Bruxism is a parafunctional occlusal activity, that may exist as either sleep bruxism or awake bruxism. Bruxers have more noticeable signs of dental attrition, abfractions, and occlusal pits on their natural teeth than other patients.

Clinical approaches to managing bruxism can be categorized as acute, preventive and chronic, with the approach depending on the patient’s signs and symptoms. Preventive intervention is required if a patient presents with tooth wear. A primary preventive approach in the treatment of bruxism is the fabrication and utilization of a nightguard.

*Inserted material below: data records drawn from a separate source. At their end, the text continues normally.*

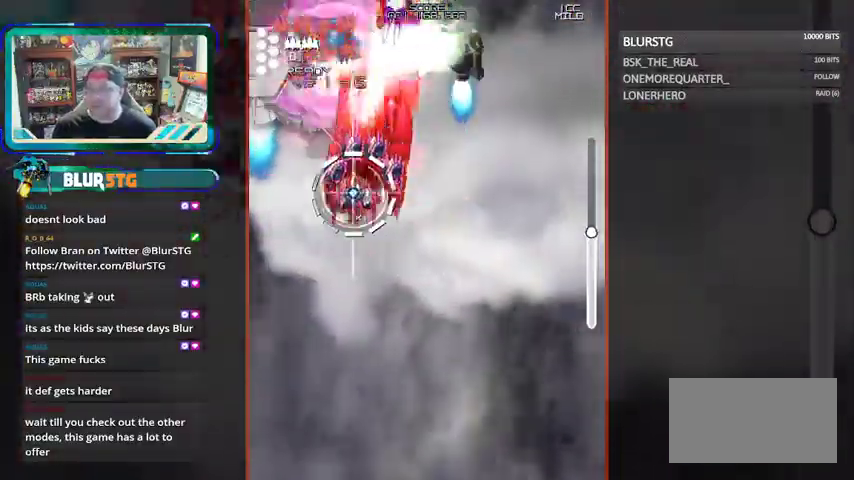
{"buttons": ["SQUARE"], "left_stick": "right", "events": [[67, "CROSS", "up"], [133, "left_stick", "down"], [333, "left_stick", "left"], [467, "left_stick", "right"]]}
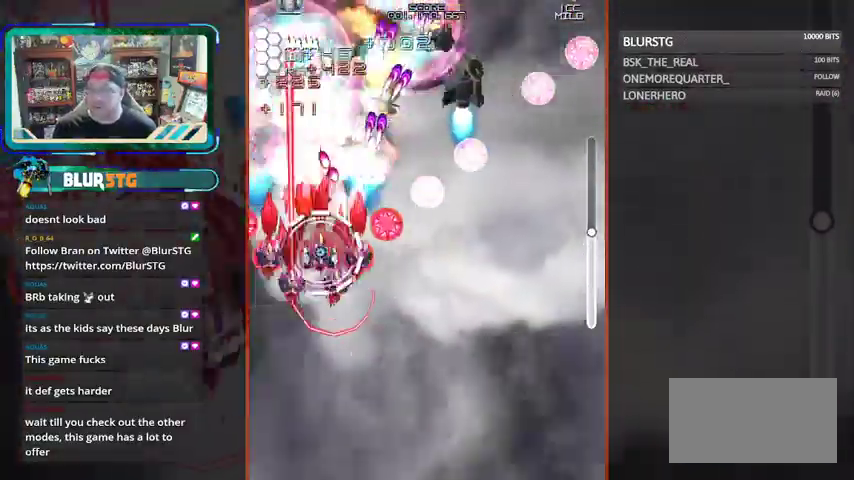
{"buttons": ["SQUARE"], "left_stick": "right", "events": [[67, "left_stick", "down-right"], [167, "left_stick", "down"], [267, "left_stick", "down-left"], [467, "left_stick", "right"]]}
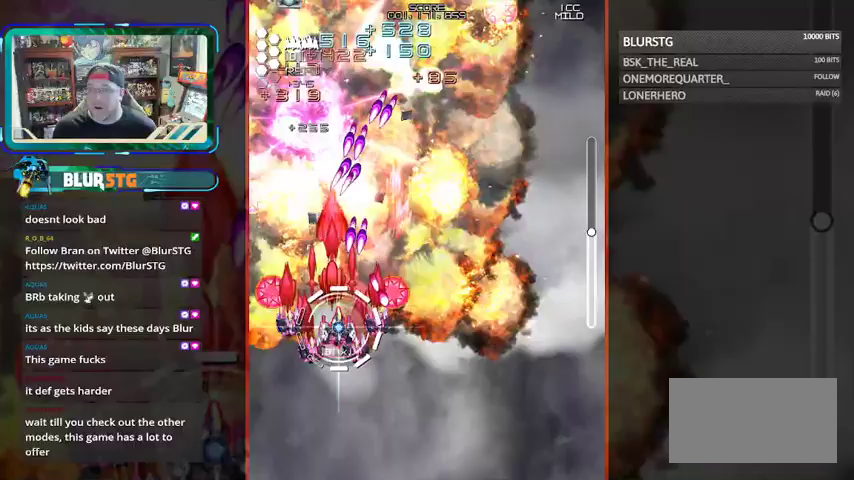
{"buttons": ["SQUARE"], "left_stick": "up"}
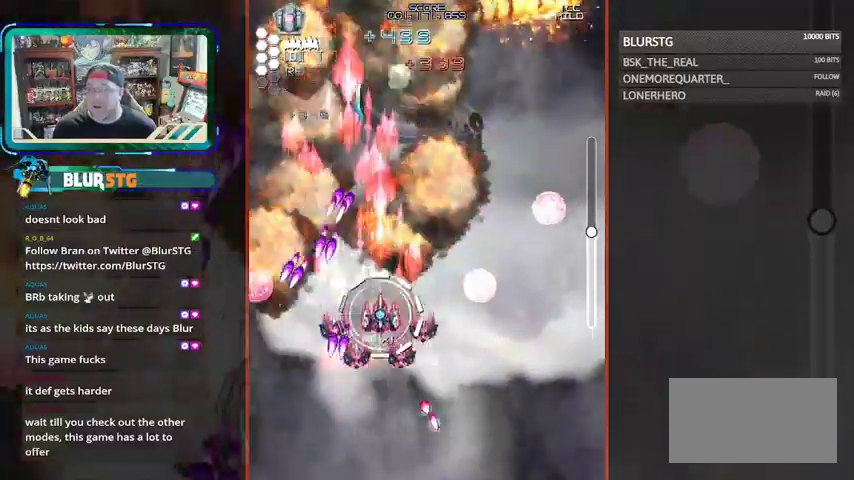
{"buttons": ["SQUARE"], "left_stick": "down-right", "events": [[167, "left_stick", "right"], [300, "left_stick", "up-left"], [467, "left_stick", "down-right"]]}
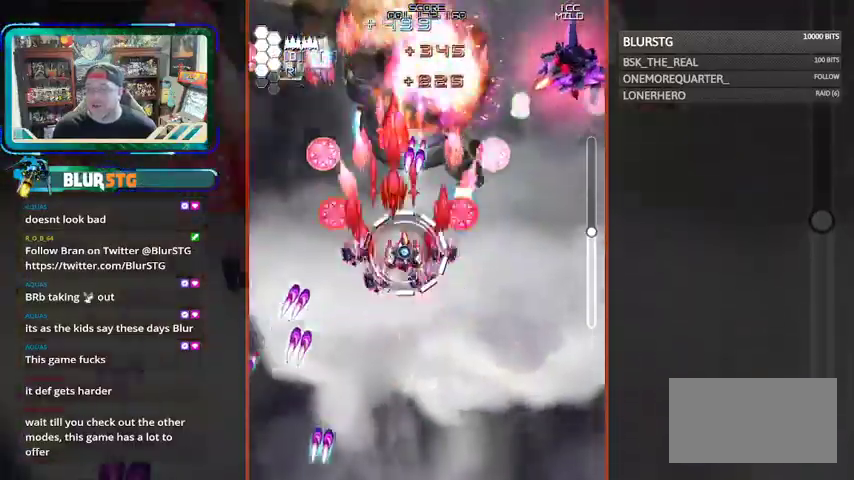
{"buttons": ["SQUARE"], "left_stick": "left", "events": [[133, "left_stick", "right"], [367, "left_stick", "up"], [500, "left_stick", "left"]]}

Sleep bruxism has been characterized as grinding of teeth or clenching of the jaw which may be associated with premature tooth wear, tooth or restoration fracture, temporomandibular disorders, and temporal headache upon awakening. With awake bruxism, unlike sleep bruxism, the patient is aware of jaw clenching. This differentiation can be characterized by a person’s involuntary clenching of the teeth in reaction to specific stimuli, without a grinding component, and can be related to a tic or habit.

Bruxism can also have a major impact on the esthetic appearance of a smile.

An esthetically youthful smile is characterized by maxillary central incisors that are slightly longer than lateral incisors. Worn anterior teeth give the appearance of an older smile with the incisal line of the maxillary incisors having a straight appearance, resulting in the teeth being not only shorter but also appearing wider.

  • Occlusal Nightguard Therapy

When the diagnosis of bruxism has been made and tooth wear does not necessitate restorative intervention, a primary approach of prevention using occlusal nightguard therapy is indicated.

Laboratory-fabricated nightguards require at least two office visits and are available as rigid, hard plastic full-coverage designs.